- _PROBLEM TO SOLVE_
Apart from the images, output the data below exactly.

- _SOURCE DATA_
+===+

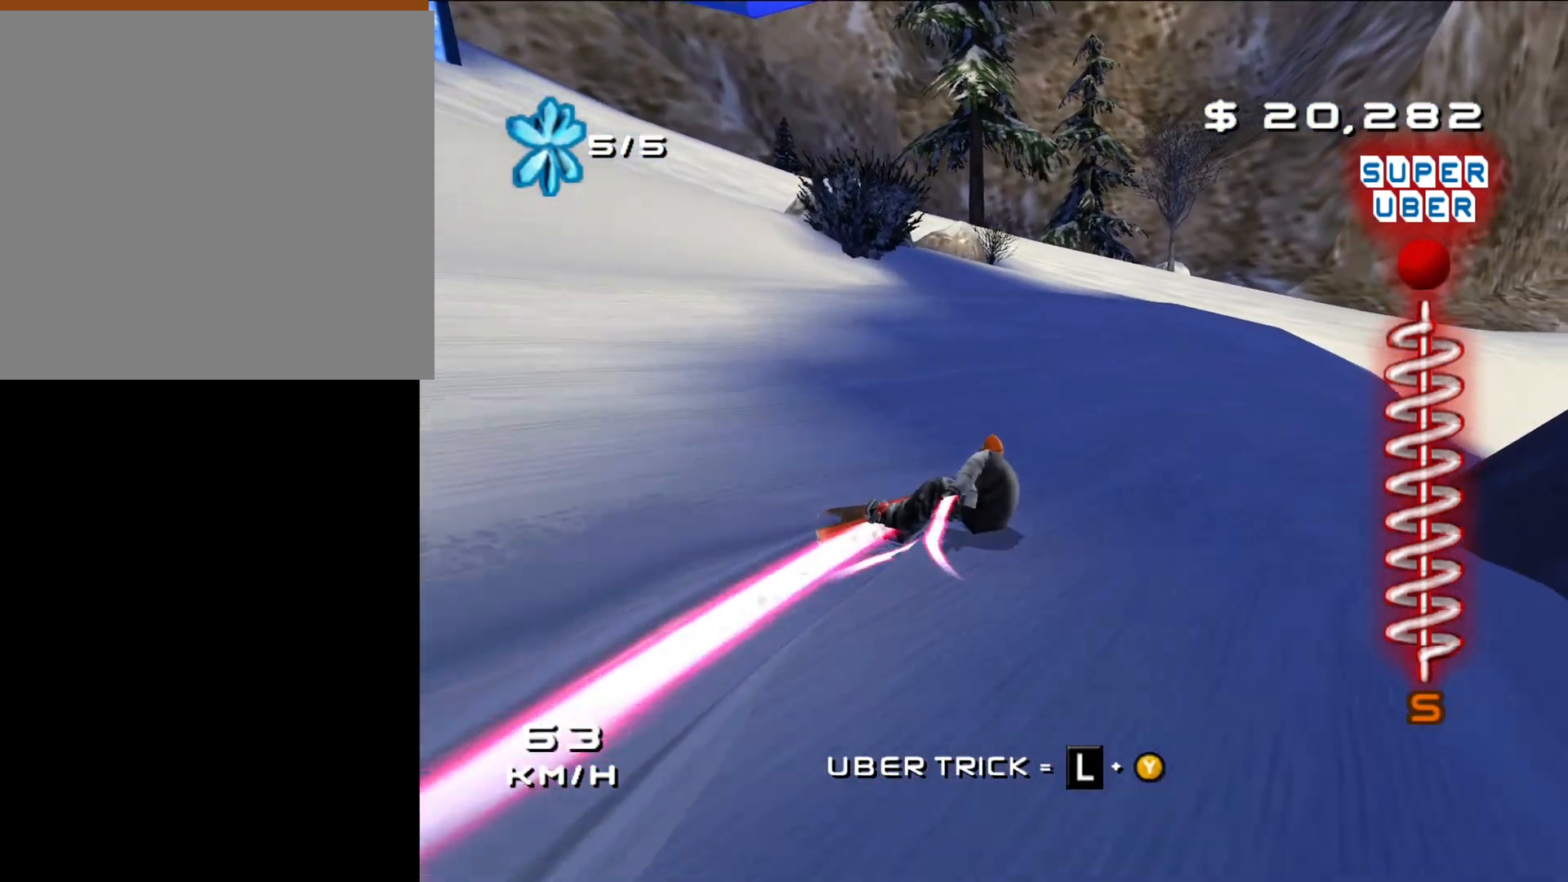
{"buttons": ["X"], "left_stick": "right", "right_stick": "center", "events": [[117, "left_stick", "up-right"], [500, "left_stick", "right"]]}
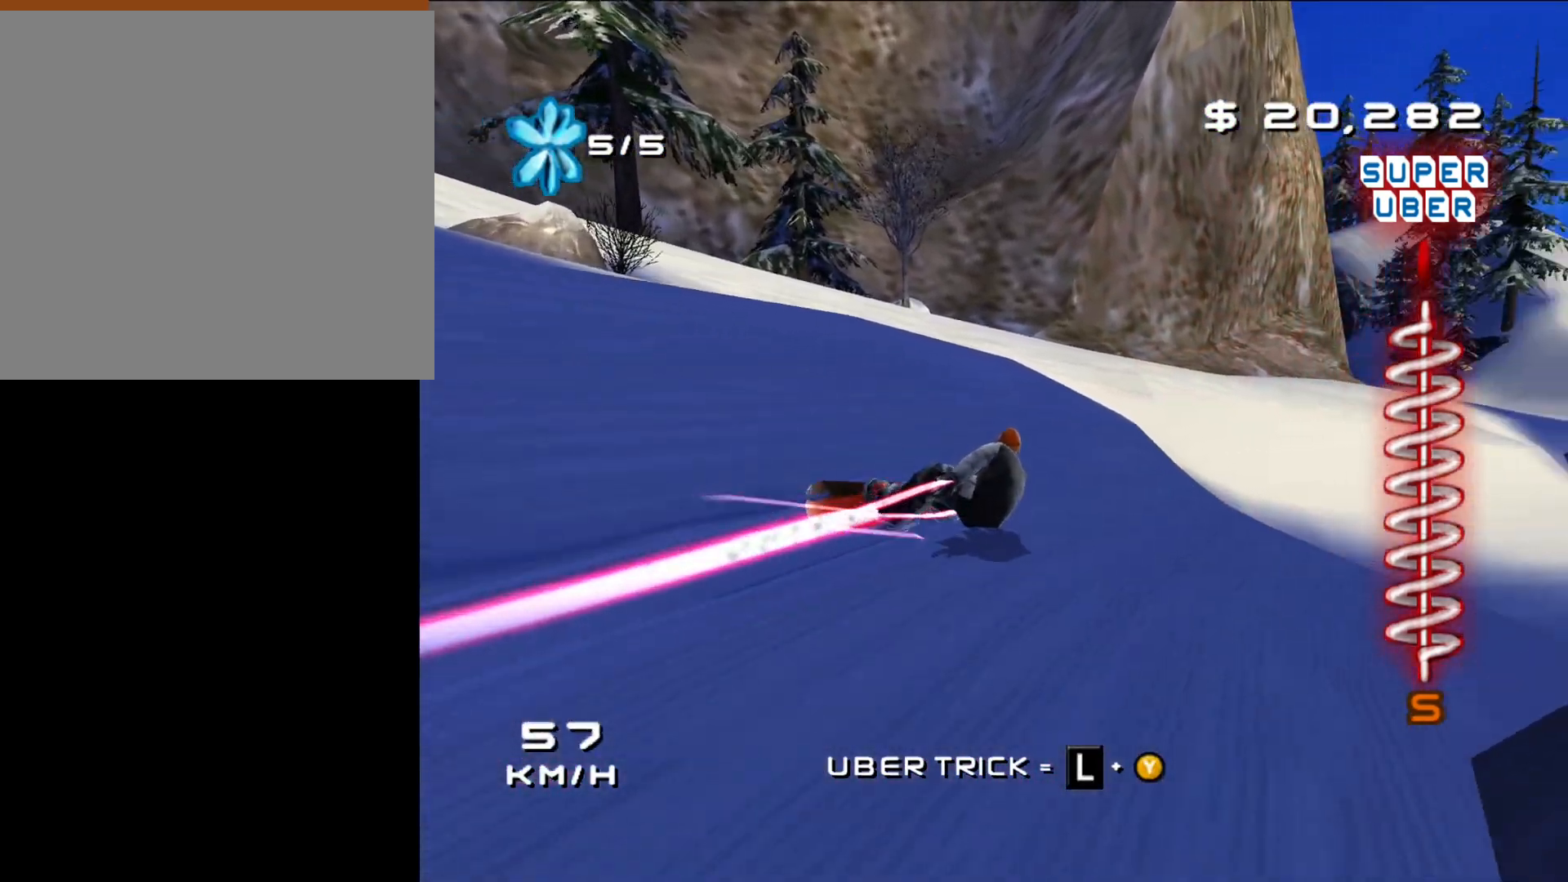
{"buttons": ["X"], "left_stick": "right", "right_stick": "center", "events": []}
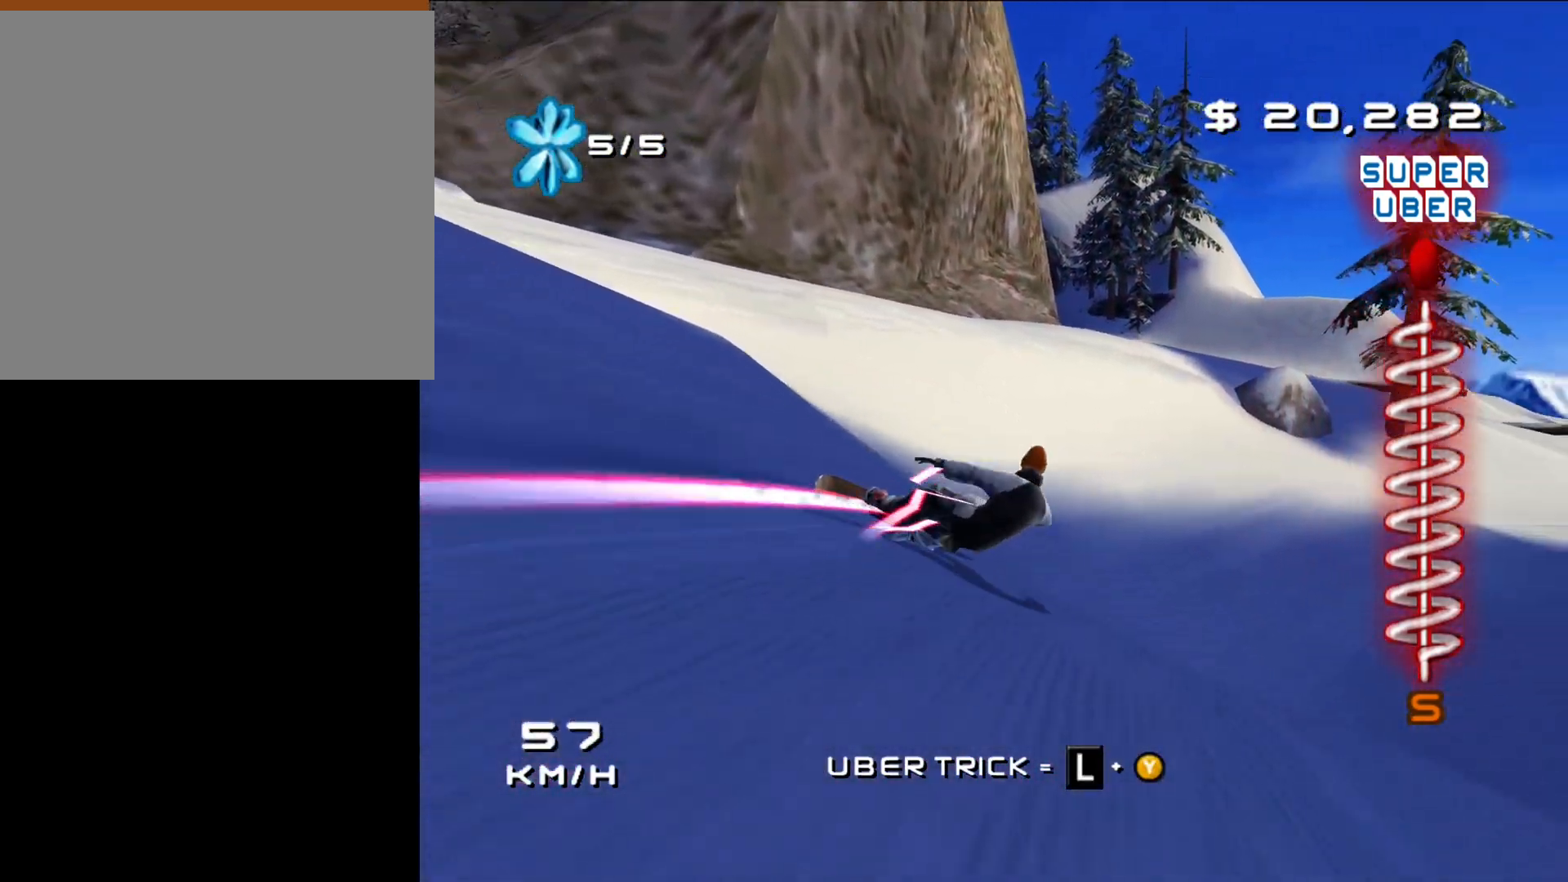
{"buttons": ["X"], "left_stick": "right", "right_stick": "center", "events": [[167, "left_stick", "center"], [467, "left_stick", "right"]]}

+===+

- _SOLUTION TO THIS PROBLEM_
{"buttons": ["X"], "left_stick": "right", "right_stick": "center", "events": [[117, "left_stick", "up-right"], [500, "left_stick", "right"]]}
{"buttons": ["X"], "left_stick": "right", "right_stick": "center", "events": []}
{"buttons": ["X"], "left_stick": "right", "right_stick": "center", "events": [[167, "left_stick", "center"], [467, "left_stick", "right"]]}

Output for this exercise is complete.